There are nearly 200 works, comprising 600 granite or bronze figures, in Frogner Park’s 40ha. All were modelled by the artist, whose museum, with more than 1600 more statues and his ashes, is just five minutes’ walk away. It’s open at idiosyncratic hours and does cost – about $15. There’s also a cafe: a Norwegian cafe with French pastries.

Vigeland designed the park’s layout and setting. Indeed he was versatile. And obsessive, abrasive, grandiose. It took years of vindictive debate before the Oslo Municipal Council in 1922 approved his plans for a sculpture park that would express – ready? – “the struggles and aspirations of humanity from birth to death” (plus a bit on both sides).

Photo/Getty Images
Photo/Getty Images


Carving and placing the statues took another two decades, right up to Vigeland’s death in 1943. The result is astonishing – and sometimes appalling. Walk through the big iron gates and you’re on a broad avenue leading to a bridge on whose parapets larger-than-lifesize, often overblown bronze figures are mounted. Some are tranquil: an old man leads a child by the hand; a girl spreads out her long hair; a man and woman dance gravely side by side. Some are violent: one man flings a woman over his back; another tosses and kicks kids in all directions.

They’re all massive, thick-waisted, nude but very, very unsexy. Their faces are masks, expressionless or contorted.

The children, here and in the playground below, are more conventional and appealing. They squat, roll on their backs, look up enquiringly. The park’s most famous single figure is a little bronze boy on the bridge, stamping his foot in rage. His hand and his … XY chromosomes are shiny from where people keep stroking them.

Across the bridge rises a big fountain in the middle of which a ring of giants support a huge bronze bowl. At the corners of the fountain pool, 2m-high Trees of Life in bronze hold other figures that posture through the human ages and stages.

Photo/Getty Images
Photo/Getty Images


So in one corner, the Tree is filled with infants. Then come adolescents, a young man and woman, a remarkable rendering of a couple plummeting through the branches, a furious man apparently hurling children to the ground and a skeleton.

A frieze below repeats the motif, ending with a scary scene of Death forcing a couple apart, and then a heap of mouldering bones out of which spirits of the new-born rise.

Finally, you climb broad, processional steps to the Monolith Plateau. Like everything else in the park, it’s heroic in scale – 120m by 60m of stone. From its centre soars a six-storey slab of Norwegian granite weighing 180 tonnes. The 121 writhing, creeping, struggling figures that cover it took three carvers 15 years to complete. Yes, Vigeland does call to one’s inner statistician.

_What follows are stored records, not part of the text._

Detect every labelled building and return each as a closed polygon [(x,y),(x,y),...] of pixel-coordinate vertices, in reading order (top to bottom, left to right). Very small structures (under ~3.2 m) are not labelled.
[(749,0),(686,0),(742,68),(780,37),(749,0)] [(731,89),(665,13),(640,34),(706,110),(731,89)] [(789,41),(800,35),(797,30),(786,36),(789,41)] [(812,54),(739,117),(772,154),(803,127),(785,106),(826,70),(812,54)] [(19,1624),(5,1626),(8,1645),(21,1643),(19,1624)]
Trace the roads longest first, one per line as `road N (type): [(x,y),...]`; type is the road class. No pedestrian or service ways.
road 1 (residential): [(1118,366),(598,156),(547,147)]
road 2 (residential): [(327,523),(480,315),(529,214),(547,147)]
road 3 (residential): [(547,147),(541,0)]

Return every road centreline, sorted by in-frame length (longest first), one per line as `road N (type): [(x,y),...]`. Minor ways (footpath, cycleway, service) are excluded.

The result is repulsive and fascinating. Some see it as an emblem of resurrection. To others, its agonised stack of bodies suggests the horrors of concentration camps.

Photo/Getty Images
Photo/Getty Images


Around the monolith are more tableaux of life’s stages, in granite this time. They range again from babies to powerful scenes of stoic old age. And once more, they feature full-frontal ugliness and cruelty. Two boys torment a special needs man; adults wrench at terrified kids.

Ironically, some of the park’s most attractive works are seen as you leave. They’re the tall bronze gates behind the Monolith Plateau, with quiet, harmonious groups of figures from childhood to maturity.

Whether you see Vigeland’s work in Oslo’s long summer light at 11pm, or when the statues are deep in winter snow, there’s no denying its drama. And where else do you get public sculpture that manages to evoke ­Ghiberti and Garden Centre, Donatello and Disney?